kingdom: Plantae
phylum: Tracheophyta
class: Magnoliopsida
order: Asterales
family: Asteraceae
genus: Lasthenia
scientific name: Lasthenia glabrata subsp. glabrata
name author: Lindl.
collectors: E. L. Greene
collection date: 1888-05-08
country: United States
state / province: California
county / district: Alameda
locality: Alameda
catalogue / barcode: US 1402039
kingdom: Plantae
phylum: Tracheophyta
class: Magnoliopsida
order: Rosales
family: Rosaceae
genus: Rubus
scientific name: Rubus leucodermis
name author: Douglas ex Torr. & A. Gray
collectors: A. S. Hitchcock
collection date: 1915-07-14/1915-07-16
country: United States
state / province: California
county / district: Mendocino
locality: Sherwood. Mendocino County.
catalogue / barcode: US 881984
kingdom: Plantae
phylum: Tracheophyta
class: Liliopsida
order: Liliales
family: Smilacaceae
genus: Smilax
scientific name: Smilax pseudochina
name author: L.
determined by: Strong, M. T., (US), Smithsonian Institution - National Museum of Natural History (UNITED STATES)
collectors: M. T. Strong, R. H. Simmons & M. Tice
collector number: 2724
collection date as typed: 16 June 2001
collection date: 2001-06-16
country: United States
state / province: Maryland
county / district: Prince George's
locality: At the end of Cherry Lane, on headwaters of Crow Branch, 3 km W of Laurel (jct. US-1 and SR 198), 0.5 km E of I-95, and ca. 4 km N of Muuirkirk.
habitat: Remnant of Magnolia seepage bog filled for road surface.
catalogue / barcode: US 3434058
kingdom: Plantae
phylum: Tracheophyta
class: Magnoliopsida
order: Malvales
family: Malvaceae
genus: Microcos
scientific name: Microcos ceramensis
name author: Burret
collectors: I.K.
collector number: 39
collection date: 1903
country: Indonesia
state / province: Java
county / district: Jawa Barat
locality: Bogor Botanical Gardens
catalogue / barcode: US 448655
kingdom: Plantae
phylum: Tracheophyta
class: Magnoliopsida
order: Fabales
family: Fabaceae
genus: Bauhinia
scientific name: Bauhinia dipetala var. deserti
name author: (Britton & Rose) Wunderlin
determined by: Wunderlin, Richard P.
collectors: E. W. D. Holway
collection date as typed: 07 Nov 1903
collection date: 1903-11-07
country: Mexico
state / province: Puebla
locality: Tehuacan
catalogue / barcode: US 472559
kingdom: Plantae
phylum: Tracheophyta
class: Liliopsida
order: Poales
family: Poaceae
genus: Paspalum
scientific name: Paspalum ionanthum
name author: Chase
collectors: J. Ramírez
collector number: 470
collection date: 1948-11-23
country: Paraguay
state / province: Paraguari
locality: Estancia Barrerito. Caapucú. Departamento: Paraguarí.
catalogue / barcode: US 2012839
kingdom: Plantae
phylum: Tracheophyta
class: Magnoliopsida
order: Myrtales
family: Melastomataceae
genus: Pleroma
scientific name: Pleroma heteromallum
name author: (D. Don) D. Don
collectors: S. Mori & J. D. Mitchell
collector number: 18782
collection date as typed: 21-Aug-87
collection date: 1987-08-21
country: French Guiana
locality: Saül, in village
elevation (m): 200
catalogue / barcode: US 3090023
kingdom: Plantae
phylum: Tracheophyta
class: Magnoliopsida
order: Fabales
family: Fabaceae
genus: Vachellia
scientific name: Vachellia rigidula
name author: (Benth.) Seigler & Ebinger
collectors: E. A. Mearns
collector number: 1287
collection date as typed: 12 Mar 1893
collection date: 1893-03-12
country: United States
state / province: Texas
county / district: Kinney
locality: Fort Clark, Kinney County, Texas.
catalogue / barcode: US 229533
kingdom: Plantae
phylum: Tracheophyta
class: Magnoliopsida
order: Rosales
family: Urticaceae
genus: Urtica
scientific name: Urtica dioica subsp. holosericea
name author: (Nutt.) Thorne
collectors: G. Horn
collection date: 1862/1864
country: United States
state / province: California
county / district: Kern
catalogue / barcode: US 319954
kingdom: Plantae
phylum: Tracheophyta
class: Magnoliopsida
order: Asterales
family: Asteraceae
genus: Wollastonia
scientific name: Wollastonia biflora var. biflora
◆ ◆ ◆ ◆
» **GOAL**
Turn the lines of the entries above into a JSON list of strings, one string per line with blank lines left out. Begin at the line that has "collector number: 470" and stop after the line that has "scientific name: Vachellia rigidula".

» **EXPECTED ANSWER**
[
  "collector number: 470",
  "collection date: 1948-11-23",
  "country: Paraguay",
  "state / province: Paraguari",
  "locality: Estancia Barrerito. Caapucú. Departamento: Paraguarí.",
  "catalogue / barcode: US 2012839",
  "kingdom: Plantae",
  "phylum: Tracheophyta",
  "class: Magnoliopsida",
  "order: Myrtales",
  "family: Melastomataceae",
  "genus: Pleroma",
  "scientific name: Pleroma heteromallum",
  "name author: (D. Don) D. Don",
  "collectors: S. Mori & J. D. Mitchell",
  "collector number: 18782",
  "collection date as typed: 21-Aug-87",
  "collection date: 1987-08-21",
  "country: French Guiana",
  "locality: Saül, in village",
  "elevation (m): 200",
  "catalogue / barcode: US 3090023",
  "kingdom: Plantae",
  "phylum: Tracheophyta",
  "class: Magnoliopsida",
  "order: Fabales",
  "family: Fabaceae",
  "genus: Vachellia",
  "scientific name: Vachellia rigidula"
]